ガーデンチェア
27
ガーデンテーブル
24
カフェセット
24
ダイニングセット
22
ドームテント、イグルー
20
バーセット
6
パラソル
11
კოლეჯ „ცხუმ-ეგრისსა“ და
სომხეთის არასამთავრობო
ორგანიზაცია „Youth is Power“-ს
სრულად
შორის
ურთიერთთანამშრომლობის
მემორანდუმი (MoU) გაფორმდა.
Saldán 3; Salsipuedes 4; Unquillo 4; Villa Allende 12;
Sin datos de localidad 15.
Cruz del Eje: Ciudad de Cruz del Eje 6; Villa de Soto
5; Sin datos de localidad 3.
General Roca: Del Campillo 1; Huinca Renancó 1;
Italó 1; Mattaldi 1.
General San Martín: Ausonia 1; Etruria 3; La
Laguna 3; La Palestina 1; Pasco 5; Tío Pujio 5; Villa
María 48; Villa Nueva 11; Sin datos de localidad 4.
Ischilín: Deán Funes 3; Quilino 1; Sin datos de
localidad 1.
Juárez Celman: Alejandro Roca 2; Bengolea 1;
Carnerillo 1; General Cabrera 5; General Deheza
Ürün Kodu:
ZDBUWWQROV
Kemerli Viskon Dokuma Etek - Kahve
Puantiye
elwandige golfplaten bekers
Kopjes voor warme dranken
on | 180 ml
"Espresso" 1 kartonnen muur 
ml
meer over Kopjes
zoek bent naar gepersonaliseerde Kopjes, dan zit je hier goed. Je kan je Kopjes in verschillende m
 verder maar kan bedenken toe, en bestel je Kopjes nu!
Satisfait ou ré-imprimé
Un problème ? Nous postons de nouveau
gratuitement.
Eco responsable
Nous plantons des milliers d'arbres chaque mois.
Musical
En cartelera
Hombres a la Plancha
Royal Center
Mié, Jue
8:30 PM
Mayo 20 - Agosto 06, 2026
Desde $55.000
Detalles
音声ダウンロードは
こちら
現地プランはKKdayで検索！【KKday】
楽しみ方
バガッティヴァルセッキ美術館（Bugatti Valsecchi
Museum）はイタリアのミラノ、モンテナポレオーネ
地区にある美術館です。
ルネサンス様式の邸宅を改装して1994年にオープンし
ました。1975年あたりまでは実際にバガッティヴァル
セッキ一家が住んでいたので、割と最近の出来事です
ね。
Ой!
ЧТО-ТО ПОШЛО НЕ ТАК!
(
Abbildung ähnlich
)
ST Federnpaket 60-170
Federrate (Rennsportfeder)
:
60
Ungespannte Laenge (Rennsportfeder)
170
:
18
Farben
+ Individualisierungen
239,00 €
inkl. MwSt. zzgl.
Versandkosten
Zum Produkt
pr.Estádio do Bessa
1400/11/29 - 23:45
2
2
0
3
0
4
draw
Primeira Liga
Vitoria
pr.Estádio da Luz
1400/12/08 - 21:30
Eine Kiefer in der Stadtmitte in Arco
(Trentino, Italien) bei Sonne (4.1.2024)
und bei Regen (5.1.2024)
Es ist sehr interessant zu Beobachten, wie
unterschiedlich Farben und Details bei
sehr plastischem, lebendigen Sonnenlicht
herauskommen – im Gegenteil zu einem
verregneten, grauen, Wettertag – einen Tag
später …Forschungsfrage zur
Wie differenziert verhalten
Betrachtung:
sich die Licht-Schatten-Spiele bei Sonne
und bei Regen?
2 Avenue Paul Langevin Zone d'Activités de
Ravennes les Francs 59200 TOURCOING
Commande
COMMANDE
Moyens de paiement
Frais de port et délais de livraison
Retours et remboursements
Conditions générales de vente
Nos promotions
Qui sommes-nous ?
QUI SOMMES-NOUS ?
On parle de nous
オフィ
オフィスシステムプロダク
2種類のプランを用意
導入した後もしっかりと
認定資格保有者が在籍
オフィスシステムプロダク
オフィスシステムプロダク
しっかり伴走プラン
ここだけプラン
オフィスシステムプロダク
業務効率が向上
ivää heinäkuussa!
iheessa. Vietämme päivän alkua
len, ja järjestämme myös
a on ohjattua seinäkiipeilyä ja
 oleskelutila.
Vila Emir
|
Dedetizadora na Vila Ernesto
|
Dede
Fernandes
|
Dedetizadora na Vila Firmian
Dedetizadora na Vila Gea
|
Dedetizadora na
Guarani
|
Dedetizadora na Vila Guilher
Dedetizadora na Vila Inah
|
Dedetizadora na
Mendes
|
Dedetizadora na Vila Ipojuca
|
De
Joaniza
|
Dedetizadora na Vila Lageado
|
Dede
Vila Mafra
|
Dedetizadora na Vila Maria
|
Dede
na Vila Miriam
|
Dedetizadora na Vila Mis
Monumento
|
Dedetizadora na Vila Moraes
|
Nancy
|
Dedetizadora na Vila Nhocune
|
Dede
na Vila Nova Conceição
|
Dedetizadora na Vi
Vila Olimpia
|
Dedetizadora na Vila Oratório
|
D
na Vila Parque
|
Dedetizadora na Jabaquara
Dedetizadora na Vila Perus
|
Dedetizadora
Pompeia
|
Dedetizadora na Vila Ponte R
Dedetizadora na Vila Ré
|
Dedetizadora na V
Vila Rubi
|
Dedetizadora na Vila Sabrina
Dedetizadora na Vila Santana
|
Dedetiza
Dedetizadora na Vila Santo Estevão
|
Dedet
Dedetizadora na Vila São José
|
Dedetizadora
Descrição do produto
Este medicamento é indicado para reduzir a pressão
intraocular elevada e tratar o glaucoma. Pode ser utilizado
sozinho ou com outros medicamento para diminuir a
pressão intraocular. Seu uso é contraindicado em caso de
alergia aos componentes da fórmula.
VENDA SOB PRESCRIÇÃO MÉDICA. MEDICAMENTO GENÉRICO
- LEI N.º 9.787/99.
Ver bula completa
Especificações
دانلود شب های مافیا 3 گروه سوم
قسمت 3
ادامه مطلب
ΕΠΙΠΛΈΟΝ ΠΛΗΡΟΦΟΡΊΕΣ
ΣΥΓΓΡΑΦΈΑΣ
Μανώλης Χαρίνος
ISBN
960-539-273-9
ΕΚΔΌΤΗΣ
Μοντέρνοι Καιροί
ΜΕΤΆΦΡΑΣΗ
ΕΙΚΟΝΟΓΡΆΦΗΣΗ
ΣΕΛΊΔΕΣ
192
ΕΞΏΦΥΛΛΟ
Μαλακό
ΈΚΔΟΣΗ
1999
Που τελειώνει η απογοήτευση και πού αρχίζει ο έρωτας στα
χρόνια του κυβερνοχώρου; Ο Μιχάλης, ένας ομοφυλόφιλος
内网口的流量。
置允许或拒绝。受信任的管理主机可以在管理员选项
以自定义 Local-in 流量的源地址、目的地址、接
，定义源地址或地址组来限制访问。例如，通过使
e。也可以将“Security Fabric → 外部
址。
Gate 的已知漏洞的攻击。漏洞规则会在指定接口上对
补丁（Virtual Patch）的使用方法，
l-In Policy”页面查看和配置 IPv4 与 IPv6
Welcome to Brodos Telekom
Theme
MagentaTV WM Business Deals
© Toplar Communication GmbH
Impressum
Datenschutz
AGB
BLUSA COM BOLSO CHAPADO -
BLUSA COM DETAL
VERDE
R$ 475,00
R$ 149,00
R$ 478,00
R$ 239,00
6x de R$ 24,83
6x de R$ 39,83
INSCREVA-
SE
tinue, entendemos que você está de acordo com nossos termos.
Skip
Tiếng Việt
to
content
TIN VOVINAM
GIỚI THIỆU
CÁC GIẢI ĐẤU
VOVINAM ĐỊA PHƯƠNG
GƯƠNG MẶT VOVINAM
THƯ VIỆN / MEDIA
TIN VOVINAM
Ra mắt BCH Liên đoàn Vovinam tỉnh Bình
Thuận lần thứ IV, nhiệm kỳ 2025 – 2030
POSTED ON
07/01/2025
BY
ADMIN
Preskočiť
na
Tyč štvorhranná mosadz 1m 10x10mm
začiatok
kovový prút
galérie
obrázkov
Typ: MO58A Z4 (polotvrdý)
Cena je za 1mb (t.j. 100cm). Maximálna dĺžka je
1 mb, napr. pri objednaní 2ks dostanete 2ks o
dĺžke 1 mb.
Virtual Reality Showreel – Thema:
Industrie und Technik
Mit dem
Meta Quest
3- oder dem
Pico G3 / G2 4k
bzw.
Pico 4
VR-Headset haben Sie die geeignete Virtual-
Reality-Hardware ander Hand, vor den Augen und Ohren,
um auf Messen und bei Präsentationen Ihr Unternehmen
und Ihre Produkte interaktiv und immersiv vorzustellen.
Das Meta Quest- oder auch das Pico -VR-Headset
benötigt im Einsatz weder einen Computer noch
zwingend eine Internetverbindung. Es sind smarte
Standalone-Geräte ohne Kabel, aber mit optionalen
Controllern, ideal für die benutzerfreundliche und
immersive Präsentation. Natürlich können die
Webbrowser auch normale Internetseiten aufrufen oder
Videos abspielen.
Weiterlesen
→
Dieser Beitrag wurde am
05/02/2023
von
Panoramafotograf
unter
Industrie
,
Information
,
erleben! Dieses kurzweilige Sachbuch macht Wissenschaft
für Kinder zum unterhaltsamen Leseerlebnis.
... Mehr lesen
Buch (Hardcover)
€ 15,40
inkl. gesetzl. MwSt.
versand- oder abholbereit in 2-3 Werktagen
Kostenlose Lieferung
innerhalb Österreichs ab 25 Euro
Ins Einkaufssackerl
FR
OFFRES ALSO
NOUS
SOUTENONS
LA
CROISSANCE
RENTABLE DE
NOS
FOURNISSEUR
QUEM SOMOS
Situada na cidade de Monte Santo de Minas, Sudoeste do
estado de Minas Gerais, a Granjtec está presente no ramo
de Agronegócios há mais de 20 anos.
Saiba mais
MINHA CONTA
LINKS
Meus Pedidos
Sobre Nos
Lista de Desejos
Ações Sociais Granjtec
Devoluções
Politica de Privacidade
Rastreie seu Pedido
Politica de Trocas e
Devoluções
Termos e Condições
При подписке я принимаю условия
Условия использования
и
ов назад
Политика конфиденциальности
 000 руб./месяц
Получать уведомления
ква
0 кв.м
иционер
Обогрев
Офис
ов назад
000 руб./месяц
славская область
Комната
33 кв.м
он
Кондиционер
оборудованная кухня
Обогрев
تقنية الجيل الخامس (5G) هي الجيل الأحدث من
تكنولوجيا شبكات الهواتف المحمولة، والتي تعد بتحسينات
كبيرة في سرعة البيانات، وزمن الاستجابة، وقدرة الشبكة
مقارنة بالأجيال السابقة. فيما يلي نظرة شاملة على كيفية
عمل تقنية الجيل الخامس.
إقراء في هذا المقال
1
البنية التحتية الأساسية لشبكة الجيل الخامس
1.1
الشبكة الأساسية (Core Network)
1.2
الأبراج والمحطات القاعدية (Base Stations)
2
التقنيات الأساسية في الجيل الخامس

- Exercise goal
In the data above, find the line that contains "地区にある美術館です。" and the line that contains "pr.Estádio da Luz". Repeat exactly those lines and every line between them, and only those.

- Output below
地区にある美術館です。
ルネサンス様式の邸宅を改装して1994年にオープンし
ました。1975年あたりまでは実際にバガッティヴァル
セッキ一家が住んでいたので、割と最近の出来事です
ね。
Ой!
ЧТО-ТО ПОШЛО НЕ ТАК!
(
Abbildung ähnlich
)
ST Federnpaket 60-170
Federrate (Rennsportfeder)
:
60
Ungespannte Laenge (Rennsportfeder)
170
:
18
Farben
+ Individualisierungen
239,00 €
inkl. MwSt. zzgl.
Versandkosten
Zum Produkt
pr.Estádio do Bessa
1400/11/29 - 23:45
2
2
0
3
0
4
draw
Primeira Liga
Vitoria
pr.Estádio da Luz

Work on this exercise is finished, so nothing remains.